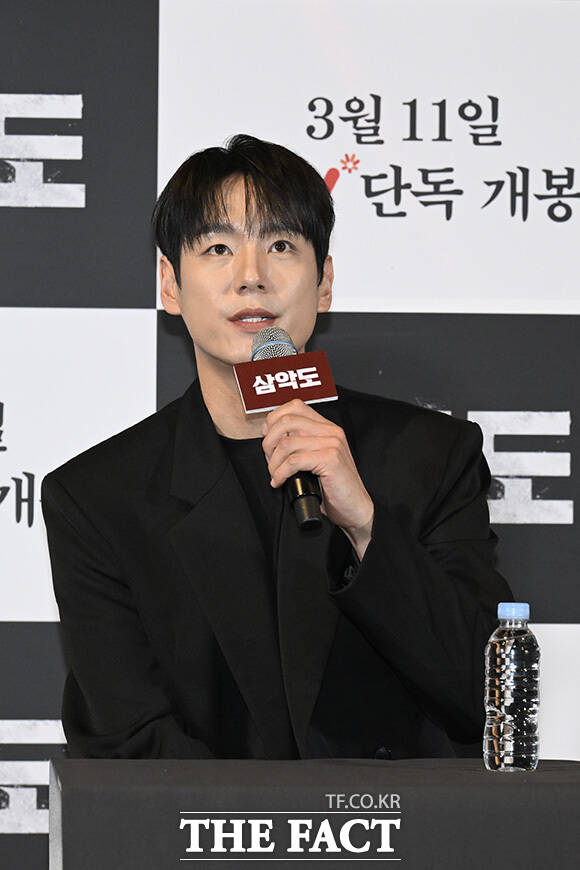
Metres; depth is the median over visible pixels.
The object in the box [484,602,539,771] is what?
water bottle
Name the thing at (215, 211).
man
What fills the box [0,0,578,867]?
backdrop wall
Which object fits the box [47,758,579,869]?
table
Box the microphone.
[236,327,333,531]
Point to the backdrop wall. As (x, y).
(146, 290)
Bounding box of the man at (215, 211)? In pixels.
[40,136,510,761]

# [DIRECTIONS]
What you write should match, character for character, the lines from the one with "Point to the backdrop wall. As (x, y)." to the end of the data, both included.

# [WRITTEN SOLUTION]
Point to the backdrop wall. As (x, y).
(146, 290)
Bounding box of the man at (215, 211)? In pixels.
[40,136,510,761]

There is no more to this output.